**Given problem**
Print the listing below exactly.

Data items:
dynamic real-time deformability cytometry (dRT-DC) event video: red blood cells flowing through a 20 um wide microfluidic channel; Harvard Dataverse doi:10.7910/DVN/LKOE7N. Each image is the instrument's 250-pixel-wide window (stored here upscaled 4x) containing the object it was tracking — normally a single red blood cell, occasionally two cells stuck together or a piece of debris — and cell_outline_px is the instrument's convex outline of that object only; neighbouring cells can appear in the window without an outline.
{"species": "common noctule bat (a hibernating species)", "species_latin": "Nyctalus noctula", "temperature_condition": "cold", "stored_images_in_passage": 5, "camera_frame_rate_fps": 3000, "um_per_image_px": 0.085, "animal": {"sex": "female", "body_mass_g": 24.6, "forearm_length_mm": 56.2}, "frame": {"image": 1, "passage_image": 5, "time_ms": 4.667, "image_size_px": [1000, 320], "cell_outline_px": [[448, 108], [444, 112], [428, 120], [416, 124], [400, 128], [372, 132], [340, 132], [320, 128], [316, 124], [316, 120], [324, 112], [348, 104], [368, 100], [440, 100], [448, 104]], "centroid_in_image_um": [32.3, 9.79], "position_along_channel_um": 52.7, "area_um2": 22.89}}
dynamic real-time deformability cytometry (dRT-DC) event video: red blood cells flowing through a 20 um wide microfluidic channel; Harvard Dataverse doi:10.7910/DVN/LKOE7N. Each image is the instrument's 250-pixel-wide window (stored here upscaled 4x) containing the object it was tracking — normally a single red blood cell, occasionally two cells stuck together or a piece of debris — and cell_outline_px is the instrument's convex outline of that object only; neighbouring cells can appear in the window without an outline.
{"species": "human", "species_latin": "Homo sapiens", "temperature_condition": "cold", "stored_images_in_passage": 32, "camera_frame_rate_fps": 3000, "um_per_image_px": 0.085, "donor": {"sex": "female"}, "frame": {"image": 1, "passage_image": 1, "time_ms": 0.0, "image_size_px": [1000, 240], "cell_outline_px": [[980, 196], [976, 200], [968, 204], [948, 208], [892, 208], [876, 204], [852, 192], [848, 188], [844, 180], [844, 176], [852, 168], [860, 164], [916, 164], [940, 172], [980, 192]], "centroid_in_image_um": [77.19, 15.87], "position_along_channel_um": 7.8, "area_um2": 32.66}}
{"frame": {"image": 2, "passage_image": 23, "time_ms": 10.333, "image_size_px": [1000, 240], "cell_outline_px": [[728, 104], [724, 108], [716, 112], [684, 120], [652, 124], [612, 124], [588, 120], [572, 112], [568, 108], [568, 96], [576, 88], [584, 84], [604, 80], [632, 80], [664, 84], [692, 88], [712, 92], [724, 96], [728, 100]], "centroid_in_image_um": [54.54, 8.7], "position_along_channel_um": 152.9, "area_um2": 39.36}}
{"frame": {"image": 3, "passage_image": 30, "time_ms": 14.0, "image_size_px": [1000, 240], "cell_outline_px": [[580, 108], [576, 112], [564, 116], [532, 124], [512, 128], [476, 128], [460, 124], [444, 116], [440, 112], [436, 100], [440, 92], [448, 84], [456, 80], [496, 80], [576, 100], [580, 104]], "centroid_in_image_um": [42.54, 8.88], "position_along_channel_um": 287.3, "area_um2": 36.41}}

**Output**
dynamic real-time deformability cytometry (dRT-DC) event video: red blood cells flowing through a 20 um wide microfluidic channel; Harvard Dataverse doi:10.7910/DVN/LKOE7N. Each image is the instrument's 250-pixel-wide window (stored here upscaled 4x) containing the object it was tracking — normally a single red blood cell, occasionally two cells stuck together or a piece of debris — and cell_outline_px is the instrument's convex outline of that object only; neighbouring cells can appear in the window without an outline.
{"species": "common noctule bat (a hibernating species)", "species_latin": "Nyctalus noctula", "temperature_condition": "cold", "stored_images_in_passage": 5, "camera_frame_rate_fps": 3000, "um_per_image_px": 0.085, "animal": {"sex": "female", "body_mass_g": 24.6, "forearm_length_mm": 56.2}, "frame": {"image": 1, "passage_image": 5, "time_ms": 4.667, "image_size_px": [1000, 320], "cell_outline_px": [[448, 108], [444, 112], [428, 120], [416, 124], [400, 128], [372, 132], [340, 132], [320, 128], [316, 124], [316, 120], [324, 112], [348, 104], [368, 100], [440, 100], [448, 104]], "centroid_in_image_um": [32.3, 9.79], "position_along_channel_um": 52.7, "area_um2": 22.89}}
dynamic real-time deformability cytometry (dRT-DC) event video: red blood cells flowing through a 20 um wide microfluidic channel; Harvard Dataverse doi:10.7910/DVN/LKOE7N. Each image is the instrument's 250-pixel-wide window (stored here upscaled 4x) containing the object it was tracking — normally a single red blood cell, occasionally two cells stuck together or a piece of debris — and cell_outline_px is the instrument's convex outline of that object only; neighbouring cells can appear in the window without an outline.
{"species": "human", "species_latin": "Homo sapiens", "temperature_condition": "cold", "stored_images_in_passage": 32, "camera_frame_rate_fps": 3000, "um_per_image_px": 0.085, "donor": {"sex": "female"}, "frame": {"image": 1, "passage_image": 1, "time_ms": 0.0, "image_size_px": [1000, 240], "cell_outline_px": [[980, 196], [976, 200], [968, 204], [948, 208], [892, 208], [876, 204], [852, 192], [848, 188], [844, 180], [844, 176], [852, 168], [860, 164], [916, 164], [940, 172], [980, 192]], "centroid_in_image_um": [77.19, 15.87], "position_along_channel_um": 7.8, "area_um2": 32.66}}
{"frame": {"image": 2, "passage_image": 23, "time_ms": 10.333, "image_size_px": [1000, 240], "cell_outline_px": [[728, 104], [724, 108], [716, 112], [684, 120], [652, 124], [612, 124], [588, 120], [572, 112], [568, 108], [568, 96], [576, 88], [584, 84], [604, 80], [632, 80], [664, 84], [692, 88], [712, 92], [724, 96], [728, 100]], "centroid_in_image_um": [54.54, 8.7], "position_along_channel_um": 152.9, "area_um2": 39.36}}
{"frame": {"image": 3, "passage_image": 30, "time_ms": 14.0, "image_size_px": [1000, 240], "cell_outline_px": [[580, 108], [576, 112], [564, 116], [532, 124], [512, 128], [476, 128], [460, 124], [444, 116], [440, 112], [436, 100], [440, 92], [448, 84], [456, 80], [496, 80], [576, 100], [580, 104]], "centroid_in_image_um": [42.54, 8.88], "position_along_channel_um": 287.3, "area_um2": 36.41}}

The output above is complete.